La tos interrumpió en al menos dos ocasiones el tradicional rezo dominical, aunque rápidamente la transmisión del Vaticano cambiaba de toma y pasaba a mostrar al público presente. Al líder católico se le notó la voz afectada, tras cancelar varias actividades en los últimos días, detalló diario Infobae. 

“Desgraciadamente, un resfriado me obliga a no participar este año (en el retiro de la Cuaresma). Seguiré desde aquí las meditaciones. Me uno espiritualmente a la Curia y a todas las personas que están viviendo momentos de rezo, haciendo los ejercicios espirituales en casa”, expresó Francisco tras la oración, desde la ventana del palacio apostólico.
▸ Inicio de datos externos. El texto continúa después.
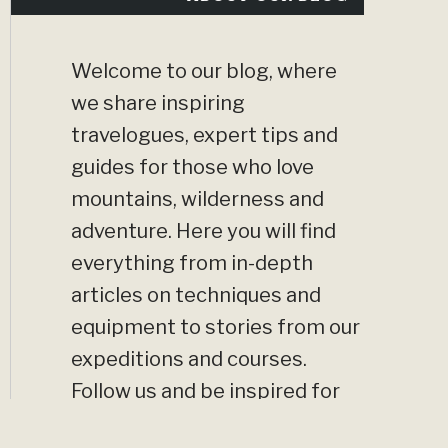
Welcome to our blog, where
we share inspiring
travelogues, expert tips and
guides for those who love
mountains, wilderness and
adventure. Here you will find
everything from in-depth
articles on techniques and
equipment to stories from our
expeditions and courses.
Follow us and be inspired for
your next big adventure!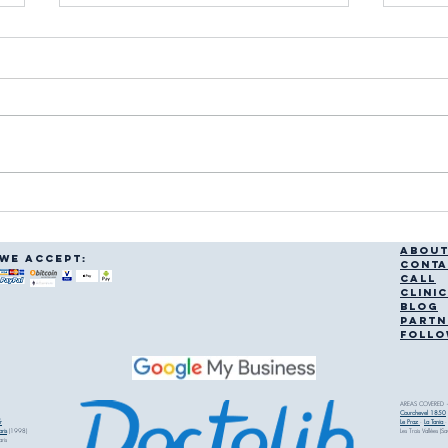
Courchevel Physiotherapy
Ski I
Services: Finding a
What
Physiotherapist in Courchevel
ABOU
WE accept:
CONTA
CALL
CLINI
BLOG
PARTN
FOLLO
AREAS COVERED —
Courchevel 1850
r
Le Praz
·
La Tania
·
ris
(1998)
Les Trois Vallées (S
aris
El sumo pontífice, quien nunca había cancelado tantas audiencias oficiales o compromisos en sus siete años de papado, había aparecido por última vez en público durante la misa del Miércoles de Ceniza, el 26 de febrero, cuando fue visto tosiendo y sonándose la nariz. Un día después canceló una misa en Roma con otros sacerdotes, y el viernes no acudió a una audiencia con los asistentes a una conferencia sobre inteligencia artificial.

El sábado, fuentes del Vaticano informaron que Francisco se encuentra muy bien de salud y de ánimo reponiéndose del resfrío que padece por haber participado el miércoles al aire libre en una misa. Esa actividad debía realizarse en el aula Paulo VI pero finalmente se llevó a cabo a la intemperie.

Ante la preocupación mundial, ya que el estado gripal del Papa se da en medio de la epidemia de coronavirus, desde la Santa Sede descartaron esa posibilidad o que se tratara de una afección pulmonar más allá del resfrío. 

El Vaticano no especificó oficialmente qué tipo de dolencia tiene Francisco ni cuánto tiempo permanecería sin contacto con el público. Sólo se limitó a decir que padece una “ligera indisposición” e informó que sigue trabajando en su residencia en la Residencia Santa Marta.

La enfermedad de Francisco -un paciente considerado de riesgo por sus 83 años y por haber perdido parte de un pulmón a causa de una enfermedad respiratoria cuando era joven- coincide con el momento de alarma general en Italia por el brote de un coronavirus, que mató a 29 personas en el país e infectó a más de 1.000 personas, en su mayoría en el norte.